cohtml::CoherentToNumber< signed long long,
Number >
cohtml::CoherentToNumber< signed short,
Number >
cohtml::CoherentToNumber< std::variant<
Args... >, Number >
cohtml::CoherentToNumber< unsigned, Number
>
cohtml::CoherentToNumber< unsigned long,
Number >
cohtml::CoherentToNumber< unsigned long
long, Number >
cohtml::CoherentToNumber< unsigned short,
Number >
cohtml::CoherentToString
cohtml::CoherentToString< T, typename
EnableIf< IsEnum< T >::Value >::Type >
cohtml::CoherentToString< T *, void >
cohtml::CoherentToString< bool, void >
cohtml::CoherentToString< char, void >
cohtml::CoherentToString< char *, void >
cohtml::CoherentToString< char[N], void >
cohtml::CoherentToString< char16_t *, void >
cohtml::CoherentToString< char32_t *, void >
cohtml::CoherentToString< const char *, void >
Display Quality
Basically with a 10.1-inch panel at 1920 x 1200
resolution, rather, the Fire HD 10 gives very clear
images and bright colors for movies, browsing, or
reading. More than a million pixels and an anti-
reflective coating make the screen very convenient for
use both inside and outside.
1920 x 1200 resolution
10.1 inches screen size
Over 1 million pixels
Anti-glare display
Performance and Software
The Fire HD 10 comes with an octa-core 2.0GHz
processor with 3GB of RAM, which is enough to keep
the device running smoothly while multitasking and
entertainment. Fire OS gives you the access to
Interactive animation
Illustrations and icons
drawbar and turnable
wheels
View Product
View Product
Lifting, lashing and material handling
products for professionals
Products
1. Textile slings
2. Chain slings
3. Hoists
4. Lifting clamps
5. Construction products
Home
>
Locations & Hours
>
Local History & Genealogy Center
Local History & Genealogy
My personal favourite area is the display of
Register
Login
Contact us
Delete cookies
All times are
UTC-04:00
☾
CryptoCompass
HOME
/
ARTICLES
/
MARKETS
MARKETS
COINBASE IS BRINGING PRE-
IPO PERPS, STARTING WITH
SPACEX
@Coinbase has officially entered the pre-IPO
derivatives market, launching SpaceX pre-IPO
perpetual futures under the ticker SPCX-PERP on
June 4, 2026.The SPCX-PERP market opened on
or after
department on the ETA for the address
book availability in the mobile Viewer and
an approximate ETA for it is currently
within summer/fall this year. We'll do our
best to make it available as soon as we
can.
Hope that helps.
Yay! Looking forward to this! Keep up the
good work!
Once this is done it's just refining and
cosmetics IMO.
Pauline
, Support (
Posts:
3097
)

........

→ Task prompt: Each record above is to be restated word for word.

→ Solved problem:
cohtml::CoherentToNumber< signed long long,
Number >
cohtml::CoherentToNumber< signed short,
Number >
cohtml::CoherentToNumber< std::variant<
Args... >, Number >
cohtml::CoherentToNumber< unsigned, Number
>
cohtml::CoherentToNumber< unsigned long,
Number >
cohtml::CoherentToNumber< unsigned long
long, Number >
cohtml::CoherentToNumber< unsigned short,
Number >
cohtml::CoherentToString
cohtml::CoherentToString< T, typename
EnableIf< IsEnum< T >::Value >::Type >
cohtml::CoherentToString< T *, void >
cohtml::CoherentToString< bool, void >
cohtml::CoherentToString< char, void >
cohtml::CoherentToString< char *, void >
cohtml::CoherentToString< char[N], void >
cohtml::CoherentToString< char16_t *, void >
cohtml::CoherentToString< char32_t *, void >
cohtml::CoherentToString< const char *, void >
Display Quality
Basically with a 10.1-inch panel at 1920 x 1200
resolution, rather, the Fire HD 10 gives very clear
images and bright colors for movies, browsing, or
reading. More than a million pixels and an anti-
reflective coating make the screen very convenient for
use both inside and outside.
1920 x 1200 resolution
10.1 inches screen size
Over 1 million pixels
Anti-glare display
Performance and Software
The Fire HD 10 comes with an octa-core 2.0GHz
processor with 3GB of RAM, which is enough to keep
the device running smoothly while multitasking and
entertainment. Fire OS gives you the access to
Interactive animation
Illustrations and icons
drawbar and turnable
wheels
View Product
View Product
Lifting, lashing and material handling
products for professionals
Products
1. Textile slings
2. Chain slings
3. Hoists
4. Lifting clamps
5. Construction products
Home
>
Locations & Hours
>
Local History & Genealogy Center
Local History & Genealogy
My personal favourite area is the display of
Register
Login
Contact us
Delete cookies
All times are
UTC-04:00
☾
CryptoCompass
HOME
/
ARTICLES
/
MARKETS
MARKETS
COINBASE IS BRINGING PRE-
IPO PERPS, STARTING WITH
SPACEX
@Coinbase has officially entered the pre-IPO
derivatives market, launching SpaceX pre-IPO
perpetual futures under the ticker SPCX-PERP on
June 4, 2026.The SPCX-PERP market opened on
or after
department on the ETA for the address
book availability in the mobile Viewer and
an approximate ETA for it is currently
within summer/fall this year. We'll do our
best to make it available as soon as we
can.
Hope that helps.
Yay! Looking forward to this! Keep up the
good work!
Once this is done it's just refining and
cosmetics IMO.
Pauline
, Support (
Posts:
3097
)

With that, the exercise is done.